## What is needed
Beginning with the line where "For every layout" appears, retype every remaining line of the data below, both the first and last included.

━━━ Given data

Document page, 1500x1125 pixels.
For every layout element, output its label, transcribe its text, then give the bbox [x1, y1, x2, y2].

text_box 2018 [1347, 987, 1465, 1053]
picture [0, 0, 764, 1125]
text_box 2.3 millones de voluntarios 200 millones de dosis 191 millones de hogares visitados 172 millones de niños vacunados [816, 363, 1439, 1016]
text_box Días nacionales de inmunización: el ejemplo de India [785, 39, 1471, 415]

━━━━━━

## Completed task
For every layout element, output its label, transcribe its text, then give the bbox [x1, y1, x2, y2].

text_box 2018 [1347, 987, 1465, 1053]
picture [0, 0, 764, 1125]
text_box 2.3 millones de voluntarios 200 millones de dosis 191 millones de hogares visitados 172 millones de niños vacunados [816, 363, 1439, 1016]
text_box Días nacionales de inmunización: el ejemplo de India [785, 39, 1471, 415]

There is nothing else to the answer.